· Abderrahmane Smimite · News  · 4 min read

Rebuilding the CISO Assistant Documentation

Why we're restructuring the CISO Assistant documentation — clearer mental models, concepts separated from guides, versioned with the code, and open to community contributions.

Why we're restructuring the CISO Assistant documentation — clearer mental models, concepts separated from guides, versioned with the code, and open to community contributions.

CISO Assistant has grown a lot over the past two years — new modules (TPRM, EBIOS RM, CRQ, DORA), a deeper data model, a CLI, an ever-expanding framework library. Our documentation has, frankly, not kept up at the same pace. We’ve decided to rebuild it from the ground up, and a preview is already live at intuitem.gitbook.io/ciso-assistant/product-docs.

This post is about the why behind the restructure, and how you can contribute.

What was wrong with the old docs

The previous documentation had accumulated in layers. New features were appended where there was room, reference material sat next to step-by-step guides, and conceptual explanations were scattered across pages that had grown organically. Users — and frankly, our own team — were spending too much time hunting for the right page, and too often landing on something that was either outdated or assumed context they didn’t have.

The core issues:

  • No clear separation between what something is and how to use it.
  • Mental models were implicit — you had to read several pages to piece together how perimeters, domains, audits, and applied controls relate to each other.
  • Drift from the code — features evolved faster than the docs, with no enforcement loop.
  • Hard to contribute to — the structure didn’t make it obvious where a new page should go.

What’s changing

The new documentation is organized around a few principles:

1. Mental models, first

Before diving into screens and buttons, we want users to understand the way CISO Assistant thinks about GRC: how the data model is structured, why we separate frameworks from audits, how risk assessments relate to applied controls, what a perimeter actually represents. These are short, focused pages that build the vocabulary you need before you touch the product.

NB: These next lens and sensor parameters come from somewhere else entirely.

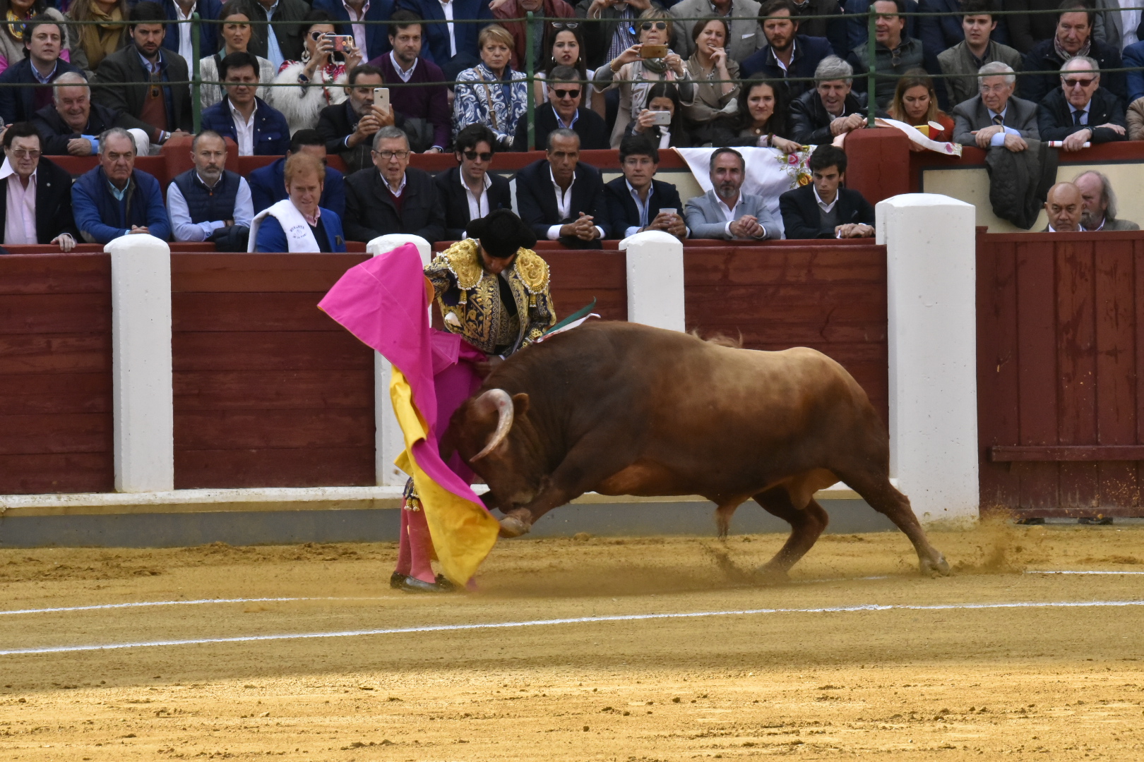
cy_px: 381
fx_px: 10168
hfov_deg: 6.4
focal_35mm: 320
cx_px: 572
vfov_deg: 4.3
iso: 6400
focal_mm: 320
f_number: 29
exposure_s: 1/640
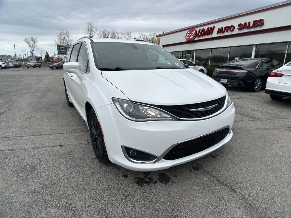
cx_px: 146
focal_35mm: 26
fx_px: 219
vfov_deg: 53.1
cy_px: 109
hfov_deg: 67.3
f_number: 1.5
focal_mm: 5.7
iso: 50
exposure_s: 1/2457
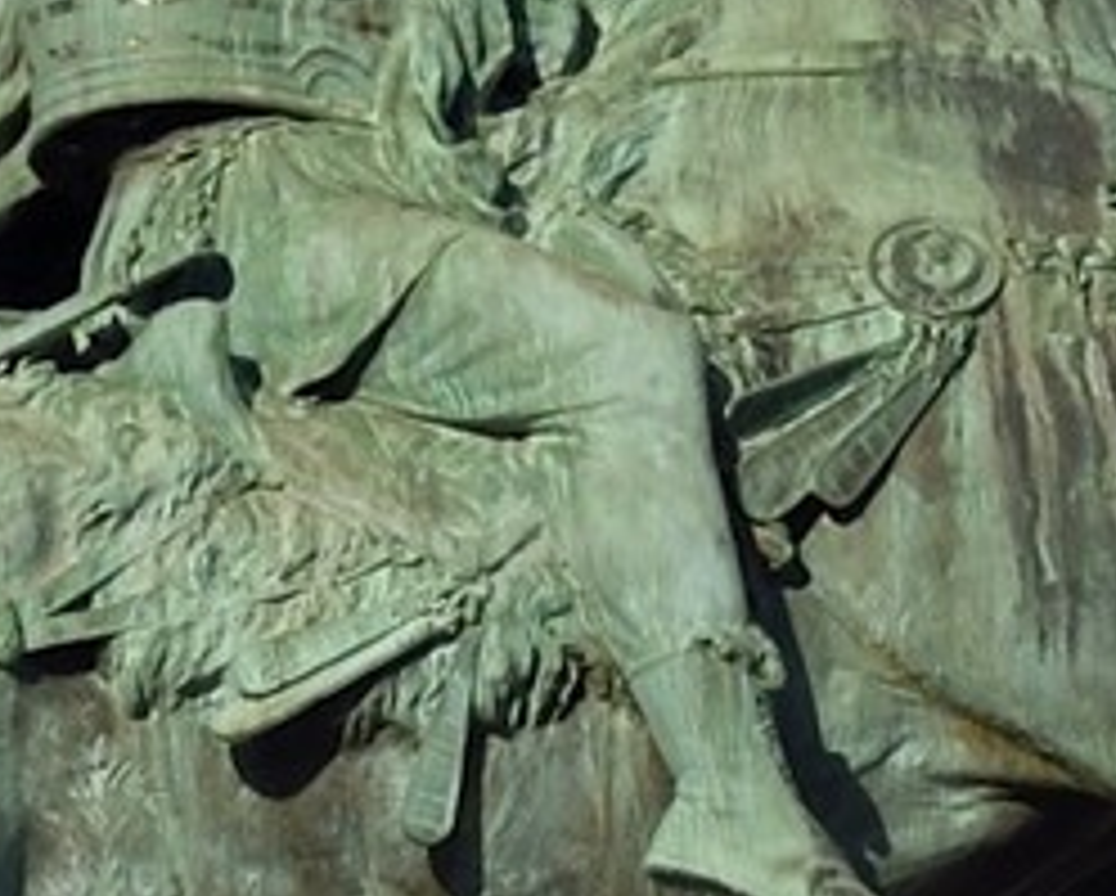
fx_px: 17394
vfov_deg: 2.9
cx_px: 432
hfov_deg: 3.7
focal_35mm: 526
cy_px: 3498
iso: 200
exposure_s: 1/250
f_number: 11
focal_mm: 58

2. Concepts and guides, separated

Reference material (what a field means, what a model contains, what an enum value implies) lives apart from task-oriented guides (how to run your first audit, how to import a framework, how to wire up SSO). Each has a different shape and a different audience — mixing them was the original sin of the old docs.

3. Versioned with the code

The documentation now lives inside the ciso-assistant-community repository, next to the code it describes. A feature change and its doc update can — and should — travel in the same pull request. This closes the drift loop and makes the docs a first-class part of the release process rather than an afterthought.

4. Open to contributions

Because the docs live in the same repo, contributing is exactly the same workflow as contributing code: fork, edit, open a PR. If you’ve ever hit a confusing page, found a missing example, or worked out a non-obvious configuration — please send it back. Documentation PRs are some of the highest-leverage contributions an open-source project can receive, and we’ll review them with the same care as code.

5. Smart search out of the box

We’re hosting on GitBook, which ships with semantic, AI-aware search across the whole documentation set. Instead of keyword-matching against page titles, you can ask questions in natural language and get answers grounded in the actual content. For a product as broad as CISO Assistant, this matters — most users don’t know the exact term we use internally for the thing they’re looking for.

Honest caveats

This is a work in progress, and we’d rather ship it now than wait for perfection:

  • Some pages have been migrated as-is from the old documentation. They’ll be rewritten progressively to match the new structure and tone — please bear with us if you land on one that still feels stitched together.
  • Coverage is uneven. The areas of the product we’ve touched most recently have the best docs; older or more stable modules are still catching up.
  • The structure itself may shift a little as we learn what works. If something is hard to find, that’s useful signal — open an issue.

What you can do

Better documentation is a long game, not a one-shot project. This restructure gives us — and the community — a foundation we can keep building on.